Looking at the listing below, retype exactly the lines starting at the one containing "연령대별 스트레스지수 추이</div>" and ending at the one containing "남녀 32만4642명 대상</div>", both included, and nothing else.

Source records section start

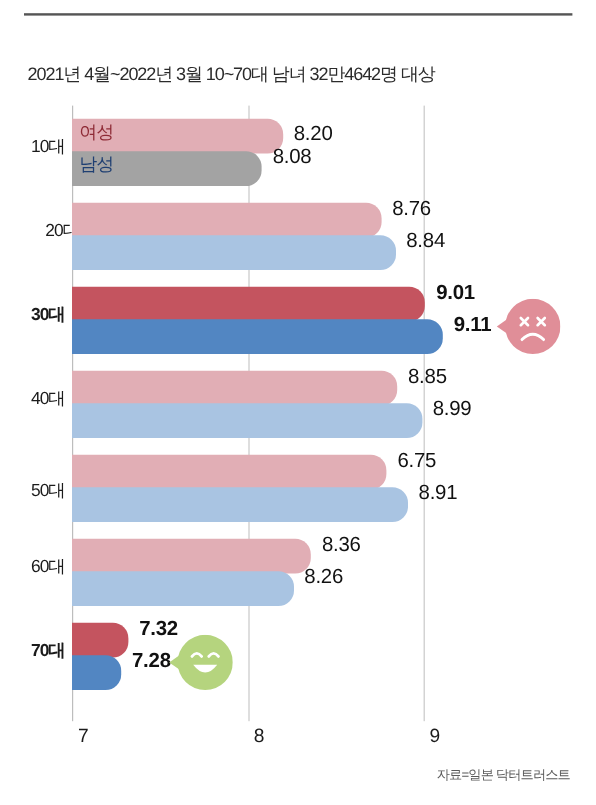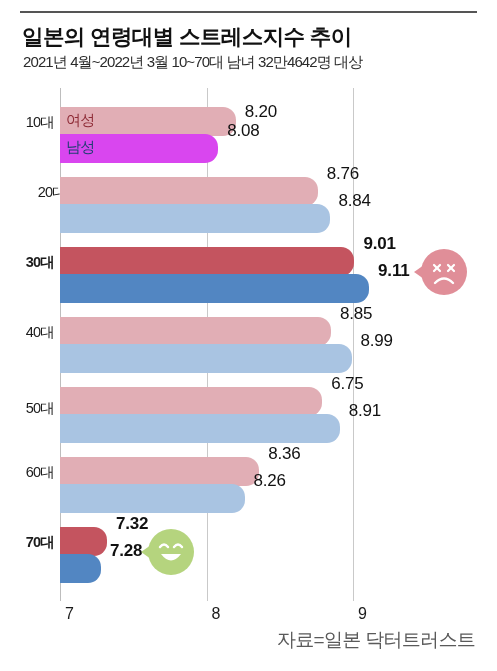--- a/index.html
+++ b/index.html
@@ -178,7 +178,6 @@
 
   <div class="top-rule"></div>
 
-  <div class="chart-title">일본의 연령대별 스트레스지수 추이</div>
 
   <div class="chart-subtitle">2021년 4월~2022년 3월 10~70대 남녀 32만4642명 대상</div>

Source records section end
Source records section start

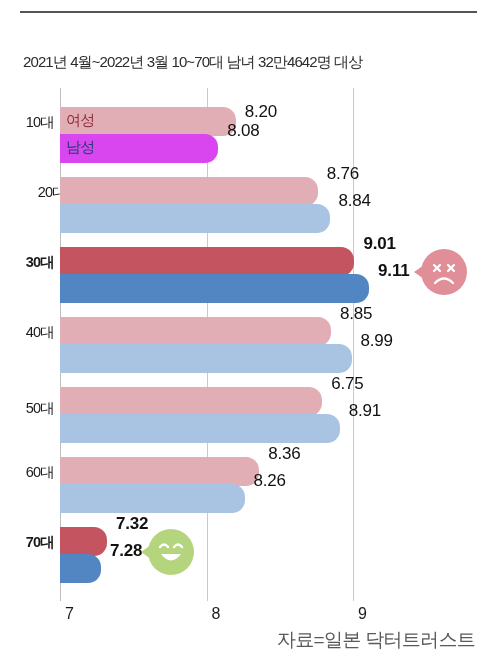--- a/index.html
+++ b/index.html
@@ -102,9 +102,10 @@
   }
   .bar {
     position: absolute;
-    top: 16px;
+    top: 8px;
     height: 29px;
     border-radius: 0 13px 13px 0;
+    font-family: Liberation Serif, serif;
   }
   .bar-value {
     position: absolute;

Source records section end

* Answer space *
-  <div class="chart-title">일본의 연령대별 스트레스지수 추이</div>
 
   <div class="chart-subtitle">2021년 4월~2022년 3월 10~70대 남녀 32만4642명 대상</div>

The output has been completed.